Sector-specific challenges include cyclical demand in the rubber chemicals market and competitive pressures, while opportunities arise from capacity expansions and increasing focus on sustainability. India-specific factors such as regulatory environment and growing automotive sector demand may influence future performance.

Investment Conclusion

Supporting Factors: Primary supporting factors include strong liquidity and low leverage, strategic capacity expansion at Dahej, and market leadership in rubber chemicals within India.

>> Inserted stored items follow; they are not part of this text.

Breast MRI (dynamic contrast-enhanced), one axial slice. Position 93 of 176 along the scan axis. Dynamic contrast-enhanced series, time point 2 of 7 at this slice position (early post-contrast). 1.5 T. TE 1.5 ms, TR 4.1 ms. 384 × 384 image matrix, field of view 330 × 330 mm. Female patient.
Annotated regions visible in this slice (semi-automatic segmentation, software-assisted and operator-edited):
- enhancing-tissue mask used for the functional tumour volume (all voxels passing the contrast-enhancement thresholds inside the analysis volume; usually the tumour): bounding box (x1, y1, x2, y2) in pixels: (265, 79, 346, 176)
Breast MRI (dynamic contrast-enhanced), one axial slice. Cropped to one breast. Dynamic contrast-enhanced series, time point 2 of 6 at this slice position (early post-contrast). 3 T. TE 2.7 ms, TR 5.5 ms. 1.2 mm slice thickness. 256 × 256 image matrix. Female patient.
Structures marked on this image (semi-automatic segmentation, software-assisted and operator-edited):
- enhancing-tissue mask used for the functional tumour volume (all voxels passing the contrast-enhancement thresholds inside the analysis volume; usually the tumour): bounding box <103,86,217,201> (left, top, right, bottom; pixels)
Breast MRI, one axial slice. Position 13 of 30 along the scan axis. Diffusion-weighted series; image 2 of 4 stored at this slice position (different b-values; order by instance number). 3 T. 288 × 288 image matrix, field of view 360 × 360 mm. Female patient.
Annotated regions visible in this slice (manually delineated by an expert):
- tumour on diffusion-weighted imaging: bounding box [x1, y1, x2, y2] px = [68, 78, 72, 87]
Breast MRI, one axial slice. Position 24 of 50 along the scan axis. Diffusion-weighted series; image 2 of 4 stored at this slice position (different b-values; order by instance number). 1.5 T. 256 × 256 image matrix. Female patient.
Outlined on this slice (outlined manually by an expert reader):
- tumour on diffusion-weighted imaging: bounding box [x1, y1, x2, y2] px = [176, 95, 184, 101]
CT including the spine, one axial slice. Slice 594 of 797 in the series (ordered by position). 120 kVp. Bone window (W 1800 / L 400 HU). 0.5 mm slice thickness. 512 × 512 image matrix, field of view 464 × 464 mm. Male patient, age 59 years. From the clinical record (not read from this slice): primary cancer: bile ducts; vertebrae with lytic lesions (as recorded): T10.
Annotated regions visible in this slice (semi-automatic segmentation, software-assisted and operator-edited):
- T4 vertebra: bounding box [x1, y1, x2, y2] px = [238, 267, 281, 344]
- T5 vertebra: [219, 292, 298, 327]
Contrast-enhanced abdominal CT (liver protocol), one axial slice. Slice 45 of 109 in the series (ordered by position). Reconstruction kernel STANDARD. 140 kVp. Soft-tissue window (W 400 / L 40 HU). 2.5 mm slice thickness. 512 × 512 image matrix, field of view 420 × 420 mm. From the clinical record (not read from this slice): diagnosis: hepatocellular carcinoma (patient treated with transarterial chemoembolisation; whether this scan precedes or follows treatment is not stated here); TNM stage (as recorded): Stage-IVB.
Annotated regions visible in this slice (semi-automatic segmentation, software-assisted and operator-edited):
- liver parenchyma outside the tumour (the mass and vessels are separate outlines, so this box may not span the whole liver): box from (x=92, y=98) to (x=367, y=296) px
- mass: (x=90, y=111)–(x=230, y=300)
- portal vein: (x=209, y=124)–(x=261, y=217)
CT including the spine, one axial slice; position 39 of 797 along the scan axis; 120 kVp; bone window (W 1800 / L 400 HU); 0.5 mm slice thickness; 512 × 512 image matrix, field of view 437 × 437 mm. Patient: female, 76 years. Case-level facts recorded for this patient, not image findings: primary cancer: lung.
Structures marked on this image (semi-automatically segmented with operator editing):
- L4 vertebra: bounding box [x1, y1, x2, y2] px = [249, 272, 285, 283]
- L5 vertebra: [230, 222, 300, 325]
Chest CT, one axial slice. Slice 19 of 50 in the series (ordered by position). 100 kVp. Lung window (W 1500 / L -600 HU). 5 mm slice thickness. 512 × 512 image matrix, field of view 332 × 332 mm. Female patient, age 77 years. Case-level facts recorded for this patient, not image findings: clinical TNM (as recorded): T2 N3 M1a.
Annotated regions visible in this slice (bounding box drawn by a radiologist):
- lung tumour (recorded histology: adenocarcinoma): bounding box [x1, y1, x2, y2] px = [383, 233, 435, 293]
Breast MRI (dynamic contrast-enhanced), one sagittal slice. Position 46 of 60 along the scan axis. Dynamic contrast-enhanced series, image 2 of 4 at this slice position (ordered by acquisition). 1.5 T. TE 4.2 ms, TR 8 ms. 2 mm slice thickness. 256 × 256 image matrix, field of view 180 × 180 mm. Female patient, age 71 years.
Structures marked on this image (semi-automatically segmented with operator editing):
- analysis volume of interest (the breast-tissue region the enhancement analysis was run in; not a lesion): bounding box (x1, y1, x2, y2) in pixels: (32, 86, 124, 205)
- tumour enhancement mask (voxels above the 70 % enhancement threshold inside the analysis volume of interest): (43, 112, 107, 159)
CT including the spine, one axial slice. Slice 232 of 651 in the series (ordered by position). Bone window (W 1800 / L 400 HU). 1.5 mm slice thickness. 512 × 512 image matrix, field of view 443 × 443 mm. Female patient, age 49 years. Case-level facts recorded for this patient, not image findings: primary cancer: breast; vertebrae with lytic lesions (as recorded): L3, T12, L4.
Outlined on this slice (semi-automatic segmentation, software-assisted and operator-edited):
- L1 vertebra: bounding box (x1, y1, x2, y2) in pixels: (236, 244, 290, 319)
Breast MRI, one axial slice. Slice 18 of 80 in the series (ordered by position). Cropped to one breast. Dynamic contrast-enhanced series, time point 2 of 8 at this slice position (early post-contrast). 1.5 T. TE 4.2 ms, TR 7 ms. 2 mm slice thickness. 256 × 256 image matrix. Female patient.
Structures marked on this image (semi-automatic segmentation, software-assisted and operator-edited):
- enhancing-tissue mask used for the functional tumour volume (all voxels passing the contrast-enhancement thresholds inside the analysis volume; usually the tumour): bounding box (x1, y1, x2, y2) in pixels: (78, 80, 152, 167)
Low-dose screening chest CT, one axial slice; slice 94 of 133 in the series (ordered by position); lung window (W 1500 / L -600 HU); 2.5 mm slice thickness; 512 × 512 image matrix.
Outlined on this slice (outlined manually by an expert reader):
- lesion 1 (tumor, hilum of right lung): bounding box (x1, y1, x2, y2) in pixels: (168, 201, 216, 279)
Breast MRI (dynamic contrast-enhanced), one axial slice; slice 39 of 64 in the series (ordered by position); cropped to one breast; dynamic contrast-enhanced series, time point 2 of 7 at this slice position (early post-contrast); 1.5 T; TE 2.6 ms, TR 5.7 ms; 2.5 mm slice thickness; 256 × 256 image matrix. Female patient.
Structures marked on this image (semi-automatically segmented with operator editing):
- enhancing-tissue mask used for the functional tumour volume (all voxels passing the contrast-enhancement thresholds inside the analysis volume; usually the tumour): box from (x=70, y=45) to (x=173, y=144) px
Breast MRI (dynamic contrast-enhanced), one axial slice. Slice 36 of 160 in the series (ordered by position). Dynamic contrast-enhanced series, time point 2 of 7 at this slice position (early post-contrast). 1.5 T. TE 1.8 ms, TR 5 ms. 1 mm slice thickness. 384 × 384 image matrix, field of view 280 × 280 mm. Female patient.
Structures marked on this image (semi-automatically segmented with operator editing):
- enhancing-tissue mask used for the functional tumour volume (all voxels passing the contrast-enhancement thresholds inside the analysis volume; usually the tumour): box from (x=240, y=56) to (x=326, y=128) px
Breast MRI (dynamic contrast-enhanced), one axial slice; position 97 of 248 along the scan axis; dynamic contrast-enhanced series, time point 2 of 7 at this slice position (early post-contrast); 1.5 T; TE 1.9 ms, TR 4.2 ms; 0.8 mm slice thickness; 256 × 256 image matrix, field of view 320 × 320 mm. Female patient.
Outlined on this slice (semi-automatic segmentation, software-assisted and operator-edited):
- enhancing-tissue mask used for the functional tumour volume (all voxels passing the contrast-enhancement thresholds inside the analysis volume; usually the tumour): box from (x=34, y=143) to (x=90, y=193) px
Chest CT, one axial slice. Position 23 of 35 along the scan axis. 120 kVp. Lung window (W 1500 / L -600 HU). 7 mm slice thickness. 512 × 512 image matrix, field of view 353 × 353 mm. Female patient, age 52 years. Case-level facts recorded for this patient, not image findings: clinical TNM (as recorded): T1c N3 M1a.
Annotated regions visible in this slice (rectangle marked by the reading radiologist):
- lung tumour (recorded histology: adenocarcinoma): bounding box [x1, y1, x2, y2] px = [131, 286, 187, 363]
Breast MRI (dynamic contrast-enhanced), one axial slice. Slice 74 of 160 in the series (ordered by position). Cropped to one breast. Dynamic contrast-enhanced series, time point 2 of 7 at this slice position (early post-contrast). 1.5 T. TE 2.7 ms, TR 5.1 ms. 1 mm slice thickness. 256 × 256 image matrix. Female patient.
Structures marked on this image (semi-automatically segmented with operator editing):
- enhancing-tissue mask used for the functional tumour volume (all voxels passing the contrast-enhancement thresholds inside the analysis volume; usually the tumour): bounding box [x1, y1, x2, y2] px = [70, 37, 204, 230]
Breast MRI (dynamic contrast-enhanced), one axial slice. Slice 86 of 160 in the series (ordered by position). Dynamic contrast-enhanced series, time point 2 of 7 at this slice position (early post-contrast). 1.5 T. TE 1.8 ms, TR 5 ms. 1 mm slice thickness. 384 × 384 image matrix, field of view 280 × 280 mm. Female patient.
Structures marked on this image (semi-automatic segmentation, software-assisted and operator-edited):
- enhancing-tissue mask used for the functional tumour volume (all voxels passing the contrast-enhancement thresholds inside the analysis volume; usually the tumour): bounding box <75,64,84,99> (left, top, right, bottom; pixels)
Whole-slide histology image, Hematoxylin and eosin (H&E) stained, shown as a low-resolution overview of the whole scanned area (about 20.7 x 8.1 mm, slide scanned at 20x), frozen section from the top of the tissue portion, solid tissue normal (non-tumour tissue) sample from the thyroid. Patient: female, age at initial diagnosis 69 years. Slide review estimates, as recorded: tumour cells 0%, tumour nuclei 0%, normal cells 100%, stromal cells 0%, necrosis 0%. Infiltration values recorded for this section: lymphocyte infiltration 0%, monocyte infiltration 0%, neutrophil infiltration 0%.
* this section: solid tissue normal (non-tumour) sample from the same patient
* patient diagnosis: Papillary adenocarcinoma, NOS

Risk Factors: Main risk factors to monitor are earnings growth volatility, sector cyclicality, and market sentiment shifts reflected in technical indicators.

SWOT Analysis

Strengths

  • Market leader in rubber chemicals in India with a comprehensive product portfolio.
  • Strong liquidity position with a current ratio above 5.8 and low debt levels.
  • Strategic capacity expansion approved at Dahej plant to support growth.
  • Focus on sustainability and adherence to environmental standards.

Weaknesses

  • Modest profit margins and return on equity indicating limited profitability.
  • Negative quarterly revenue growth and declining earnings year-over-year.
  • High price-to-cash-flow ratio suggesting potential overvaluation in cash flow terms.
  • Relatively low institutional ownership limiting broader market support.

Opportunities

  • Growing demand in automotive and industrial rubber sectors in India.
  • Capacity expansion could enhance production capabilities and market share.
  • Increasing focus on specialty chemicals with sustainability trends.
  • Potential to improve operational efficiencies and profitability.

Threats

  • Cyclical nature of the rubber chemicals industry impacting earnings stability.
  • Competitive pressures from larger and diversified chemical manufacturers.
  • Market volatility reflected in mixed technical momentum and bearish signals.
  • Regulatory changes affecting chemical manufacturing and environmental compliance.

Company Description

NOCIL Ltd. is a prominent player in the chemical manufacturing sector, specializing in the production of rubber chemicals. It serves a critical function in supplying essential components for the rubber and tire industries, which are fundamental to automotive and industrial applications worldwide. Notable for its comprehensive portfolio, NOCIL Ltd. offers a range of products including accelerators, anti-degradants, and specialty chemicals used to enhance the durability and performance of rubber products. As the largest rubber chemical manufacturer in India, the company's influence extends both domestically and internationally, ensuring competitive advantage through innovation and quality. Recognized for its strong focus on sustainability and adherence to stringent environmental standards, NOCIL Ltd. operates with a global outlook from its headquarters in Mumbai. By supporting the performance and longevity of rubber goods, NOCIL Ltd. holds a significant role in the supply chain, highlighting the intersection of industrial growth and environmental responsibility within the financial markets.